Report, vous avez dit report ?

« Nous sommes en guerre »

Pierre Allorant, doyen de la faculté de droit d’Orléans et historien

Avec des accents churchilliens, et promettant, après la sueur et les larmes, à la fin, la victoire, Emmanuel Macron a martelé les circonstances exceptionnelles pour justifier les mesures de restriction de liberté prises par l’exécutif, y compris le report inédit du second tour des municipales.

En revanche, le report de l’ensemble d’un scrutin s’est déjà produit dans notre histoire, en lien avec un contexte dramatique ou plus récemment dans l’intérêt du bon déroulement de campagnes électorales successives.

Municipalités de temps de guerre : continuité démocratique ou rupture autoritaire ?

 

Durant la Grande Guerre, les élections municipales prévues en 1916 ont été reportées; il a fallu attendre 1919 pour voir Clemenceau organiser les élections. De même de 1935 à 1945, aucun scrutin municipal n’a pu se tenir, et le corps électoral a été doublé grâce à l’accès des françaises au suffrage universel. Grande différence entre ces deux moments : la démocratie parlementaire et locale continue à fonctionner pendant la Première Guerre mondiale, le gouvernement et l’État-major sont sévèrement contrôlés par les comités secrets des deux chambres et à l’échelon local, le conseil et le maire élus gèrent la ville, par exemple Fernand Rabier à Orléans.

Docteur Chevallier. DR

Tout à l’inverse, l’Etat français de Vichy rend les élus du Front populaire responsables de la défaite, et ses préfets remplacent les maires par des notables plus confirmés à l’esprit de la « Révolution nationale ». Ainsi le jeune maire socialiste d’Orléans, Claude Léwy, ami de Jean Zay élu en 1935, menacé, s’exile à Cuba puis à New York,dans la France libre, et cède sa place au médecin hospitalier, ancien combattant, le docteur Louis Simonin, alors que ses collègues, Pierre Ségelle et Pierre Chevallier, vont s’illustrer dans la Résistance, comme le directeur de l’hôpital Georges Carré.

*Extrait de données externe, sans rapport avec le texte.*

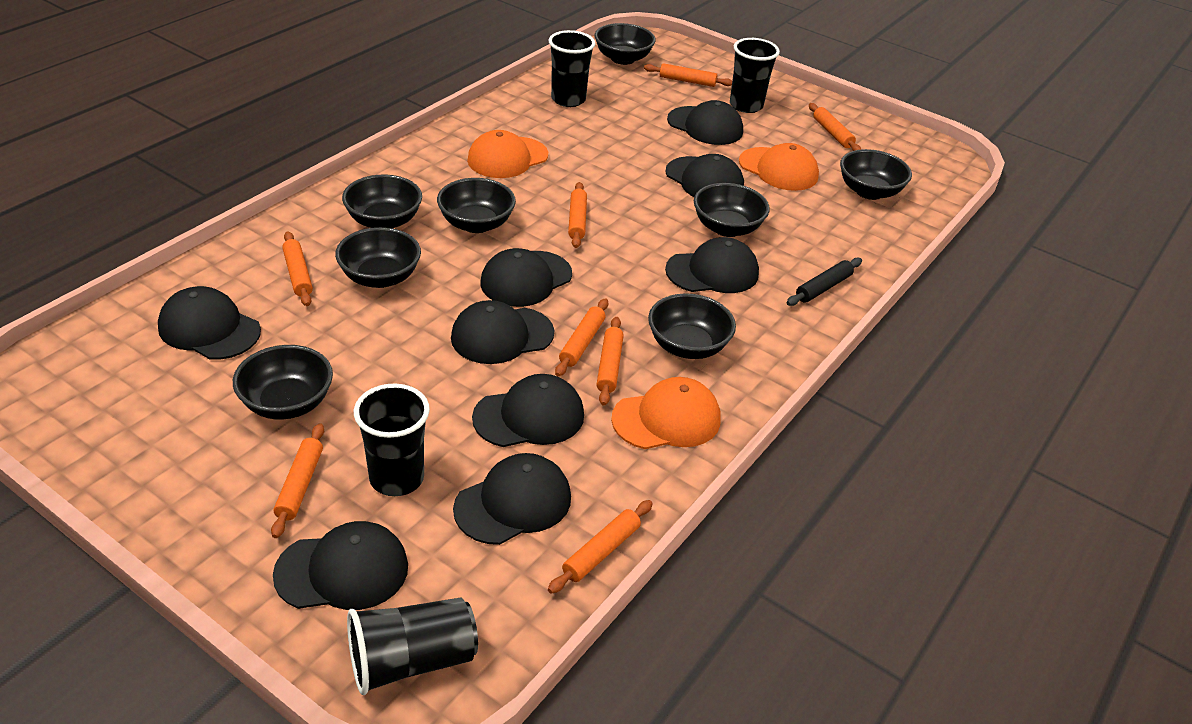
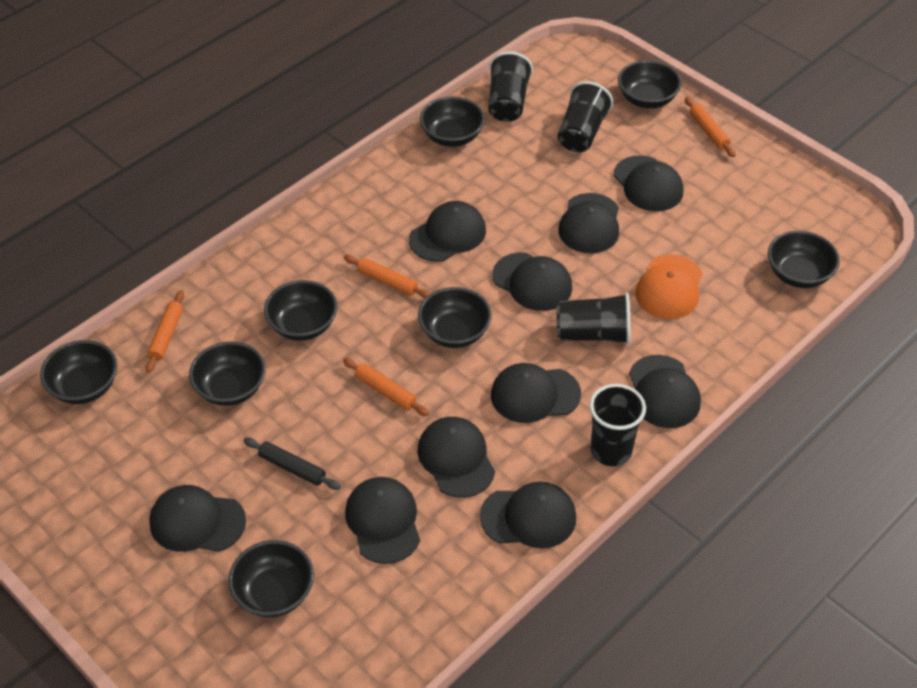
black cap: [158,286,261,360] [273,521,408,610] [451,300,554,364] [453,453,571,545] [472,374,584,447] [481,248,572,307] [665,154,744,197] [665,237,759,293] [667,100,743,145] = 9 -> [149,485,246,552] [345,477,420,564] [409,201,486,262] [418,417,495,498] [480,482,576,548] [491,363,581,423] [492,252,572,311] [558,193,619,253] [614,155,683,211] [629,355,701,428] = 10
orange cap: [467,130,548,178] [611,377,720,449] [739,143,819,191] = 3 -> [635,255,702,319] = 1
orange rolling pin: [271,423,324,538] [282,231,313,306] [548,500,653,594] [555,298,608,377] [568,182,587,248] [596,317,624,406] [644,63,732,87] [809,103,861,151] = 8 -> [145,290,184,373] [343,358,429,416] [344,255,431,298] [685,97,736,157] = 4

Intérêt général et bon enchaînement des campagnes électorales. Les précédents

Plus près de nous, en 1995, le Conseil constitutionnel avait jugé conforme à la Constitution le report du scrutin municipal de mars à juin pour que les élections locales n’interfèrent pas sur la campagne présidentielle.

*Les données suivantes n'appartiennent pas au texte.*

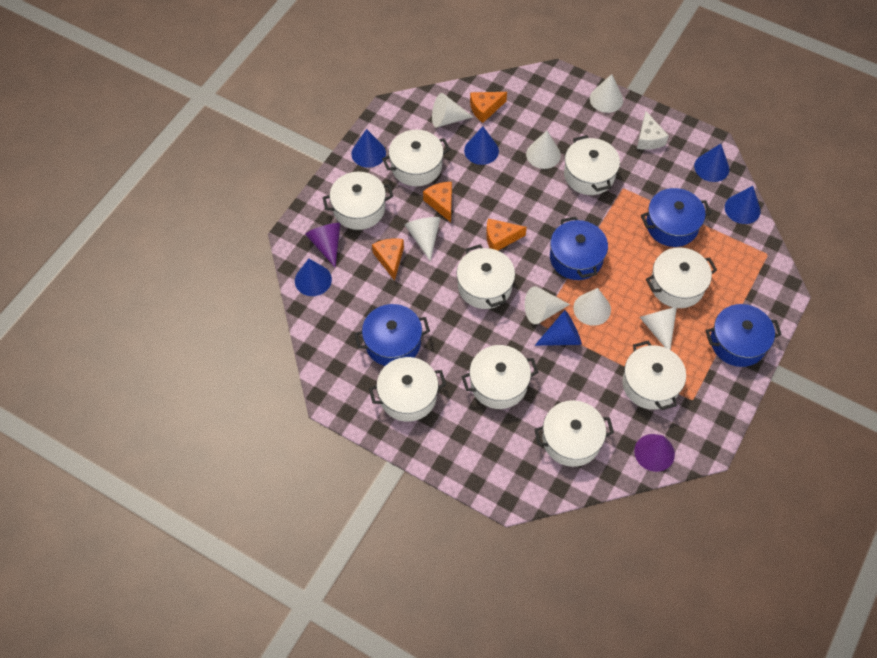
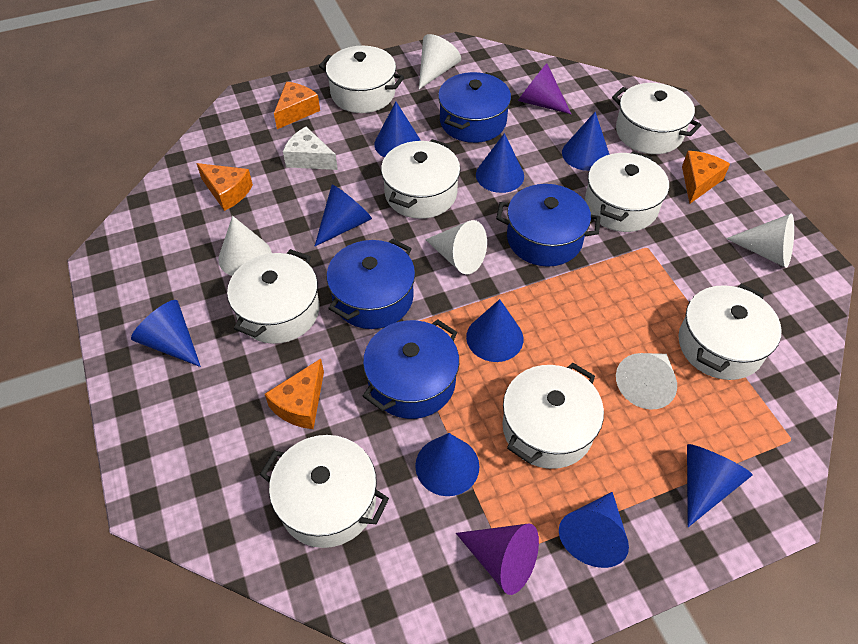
blue cone: [295,259,332,296] [352,129,386,168] [464,126,499,165] [535,310,582,346] [694,144,729,182] [725,186,761,224] = 6 -> [131,300,201,367] [315,185,372,246] [374,102,421,158] [415,433,480,496] [466,299,523,362] [476,133,524,193] [559,492,629,568] [562,112,609,171] [687,444,753,527] = 9
white cone: [405,217,440,261] [432,93,473,127] [525,286,570,325] [526,131,561,169] [573,288,611,326] [590,74,623,113] [639,307,677,350] = 7 -> [218,216,272,276] [419,34,461,89] [425,220,487,274] [616,353,677,410] [726,213,794,268] = 5
white pot: [323,172,393,230] [369,357,446,422] [382,130,450,186] [456,244,515,309] [461,345,538,409] [534,400,614,467] [564,135,620,195] [622,340,686,410] [646,247,717,308] = 9 -> [227,249,320,344] [260,435,389,548] [319,46,404,113] [381,139,460,219] [502,363,604,469] [585,151,669,232] [612,83,701,154] [678,284,782,380] = 8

Le Conseil constitutionnel a également validé le report des municipales prévues initialement en mars 2007 en mars 2008 et des sénatoriales de septembre 2007 à septembre 2008 pour cause d’embouteillage électoral, afin d’assurer la sérénité de la campagne présidentielle de 2007.

De même a été validé pour un motif d’intérêt général la prorogation du mandat des conseillers généraux et régionaux jusqu’aux scrutins décalés de 2014 à 2015.

Revoir l’ensemble du calendrier démocratique

Aujourd’hui, dans des circonstances à l’évidence exceptionnelles qui rendent une campagne électorale impossible, avec la suspension de la liberté d’aller et venir, une loi reportant le second tour et sanctuarisant les résultats du premier est très envisageable, avec dans la foulée une validation par le Conseil constitutionnel.

Il serait préférable d’examiner immédiatement la globalité du calendrier des scrutins concernant les collectivités territoriales : le report des sénatoriales de septembre prochain semble logique, et l’on envisageait déjà, avant la crise sanitaire, la concomitance des élections départementales et régionales au printemps 2021 afin de préserver les campagnes présidentielle et législative de 2022.

Circonstances exceptionnelles et protection de la Santé

On peut avoir « juridiquement tort et politiquement raison », pour paraphraser la formule célèbre du toujours jeune maire d’Issoudun, André Laignel, brillamment conforté dimanche. Le consensus des partis représentés au Parlement devrait limiter le flot de recours de candidats s’estimant lésés par cette organisation inédite d’un scrutin écartelé sur plusieurs mois.

De fait, la théorie très classique dans la doctrine juridique française, des « circonstances exceptionnelle », à la base de l’état d’urgence et de l’article 16 de la Constitution, permet d’envisager ces modalités extra-ordinaires. Dans l’intérêt de la démocratie qui doit primer, et d’un autre principe à valeur constitutionnelle : le droit à la protection de la Santé.

Avant de retrouver, au plus vite, l’usage de toutes nos « libertés nécessaires », si vitales.